After all, Romans 13:1–2 says: “Let every person be subject to the governing authorities, for there is no authority except from God, and those that exist are appointed by God. Therefore whoever resists the authority resists what God has appointed” (MEV).
Taxes to Whom Due
It’s worth noting that Paul wrote these words about the Roman government—not exactly friends of the Christian community.
Yet without government, we have what we saw this summer in Seattle, where “the people’s paradise” led to unbridled chaos and two deaths.
This is one reason Jesus told his followers to pay taxes: to support government.
Matthew 17:24–27 contains a key story about some temple tax collectors asking Peter if his Teacher paid the tax. Later, Jesus asked Peter where kings took taxes: from their sons or strangers?
When Peter replied, “Strangers,” Jesus said then the sons of God are free.
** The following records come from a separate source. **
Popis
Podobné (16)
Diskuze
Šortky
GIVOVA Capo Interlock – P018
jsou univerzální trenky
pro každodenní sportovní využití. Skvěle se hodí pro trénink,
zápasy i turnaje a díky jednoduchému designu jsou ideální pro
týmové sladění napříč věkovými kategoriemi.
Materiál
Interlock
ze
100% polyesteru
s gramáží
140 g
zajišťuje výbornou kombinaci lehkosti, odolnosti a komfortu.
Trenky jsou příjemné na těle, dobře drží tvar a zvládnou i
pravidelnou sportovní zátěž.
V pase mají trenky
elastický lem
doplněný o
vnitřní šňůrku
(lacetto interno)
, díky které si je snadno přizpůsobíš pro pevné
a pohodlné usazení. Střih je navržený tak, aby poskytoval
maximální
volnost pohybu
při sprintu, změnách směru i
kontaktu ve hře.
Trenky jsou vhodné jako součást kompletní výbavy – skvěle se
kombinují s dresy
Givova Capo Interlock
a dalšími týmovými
“However, lest we offend them, go to the sea and cast a hook, and take the first fish that comes up. And when you open its mouth, you will find a coin. Take it and give it to them for you and Me,” Jesus said in verse 27.
The point: as Christ’s followers, we aren’t subject to the world’s dictates. While we pay attention to their rules to avoid offending them, at heart we are free. We can worship God no matter where we are.